Calculating mean of sequence given means of subsets

757 Views Asked by At

Let $(s_n) = \{s_1,s_2,\dots,s_n\}$ be a sequence of real numbers. Let us assume that we do not know the the value of any $s_i, \ i\in \{1,2,\dots,n\}$, but instead the sequence $(s_n)$ has been divided in some unknown way to $k$ non-overlapping subsequences and let the length of $j$th, $j\in \{1,2,\dots,k\}$ such a subsequence be $l_j$. We can assume that all lengths $l_j$ are greater than zero and thus smaller than $n$.

Assume we have been given only the set of means of these subsequences $(a_k) = \{a_1,a_2,\dots,a_k\}$, e.g. $a_1 = \frac{s_2+s_5+s_{n-2}}{3},$ thus $l_1 = 3.$

Question: is it possible to use only the values of $(a_k)$ and $n$ to find out the mean of $(s_n)$?

If $k = n$ or if $k=1$, the question is trivial. If $l_j$ are equal for all values of $j$, the mean of $(a_k)$ is equal to the mean of $(s_n)$.

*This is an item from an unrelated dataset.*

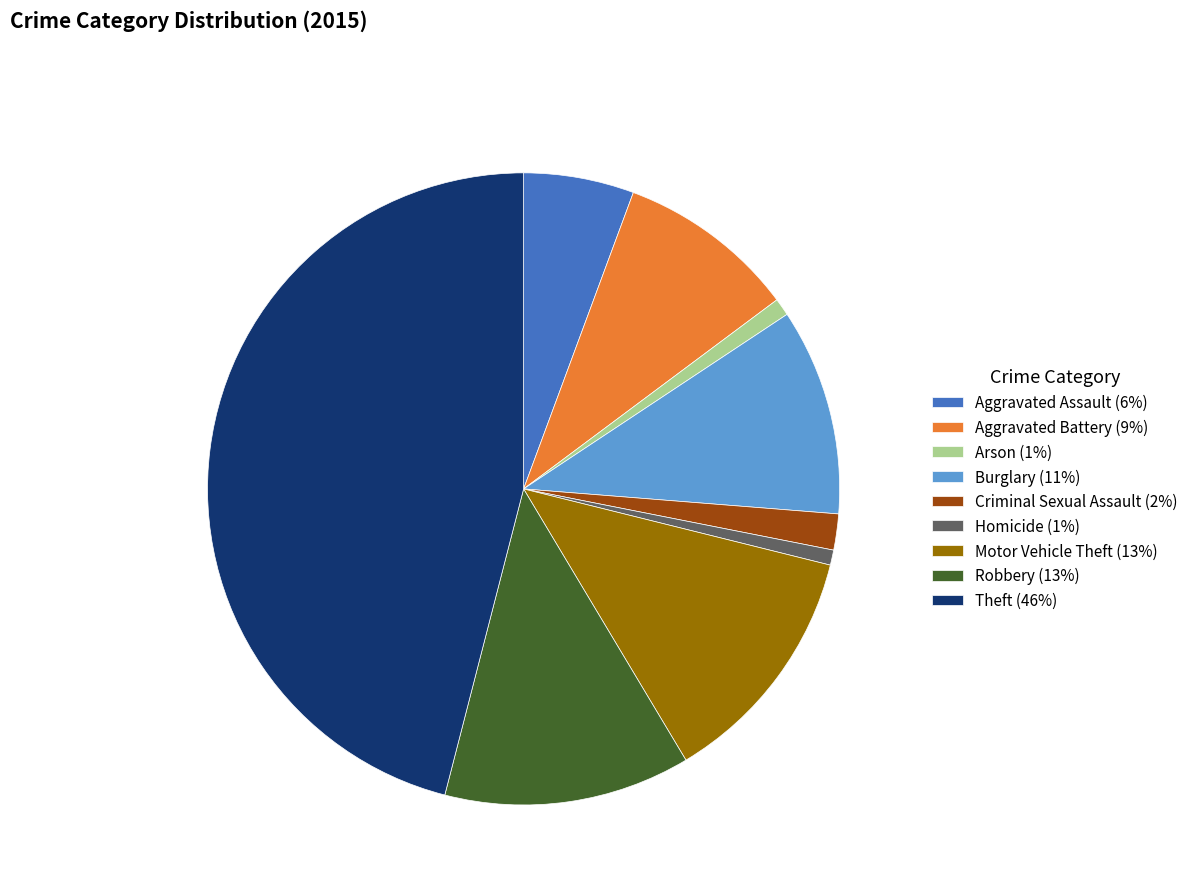

Between Aggravated Battery (9%) and Theft (46%), which is larger?

Theft (46%)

Let us find all possible ways to represent $n$ as a sum of $k$ integers, call such a representation a set of weights. For example, if $n=5$ and $k=3$, $(1,2,2)$ is a set of weights. If we consider every possible way to multiply the values of $(a_k)$ with corresponding values in a set of weights, add them together and divide the result by $n$, at least one of these is the true mean of $(s_n)$, namely the one with the set of weights $(l_1,l_2,\dots,l_k)$. However, we can then only say that the true mean is in this list of possibilities found using this method.

1

There are 1 best solutions below

6
On BEST ANSWER

No, without the weights it is impossible. If you have the weights, then the answer is:

$$\frac{1}{n}\sum_{i=1}^ka_il_i$$

But if you don't have the weights, then the averages no longer contain enough information. This is alluded to in the final paragraph. For example, consider the sequences $1, 1, 2, 2$ and $1, 1, 1, 2$. We could split the first into $1, 1$ and $2, 2$ and the second into $1, 1, 1$ and $2$. In both cases, we get $k=2$ and $(a_1, a_2)$ = $(1, 2)$. But clearly the averages of the two sequences differ, so $k$, $n$ and the vector of $a_i$ is clearly not enough information to determine the average of the initial sequence. Entropy has won.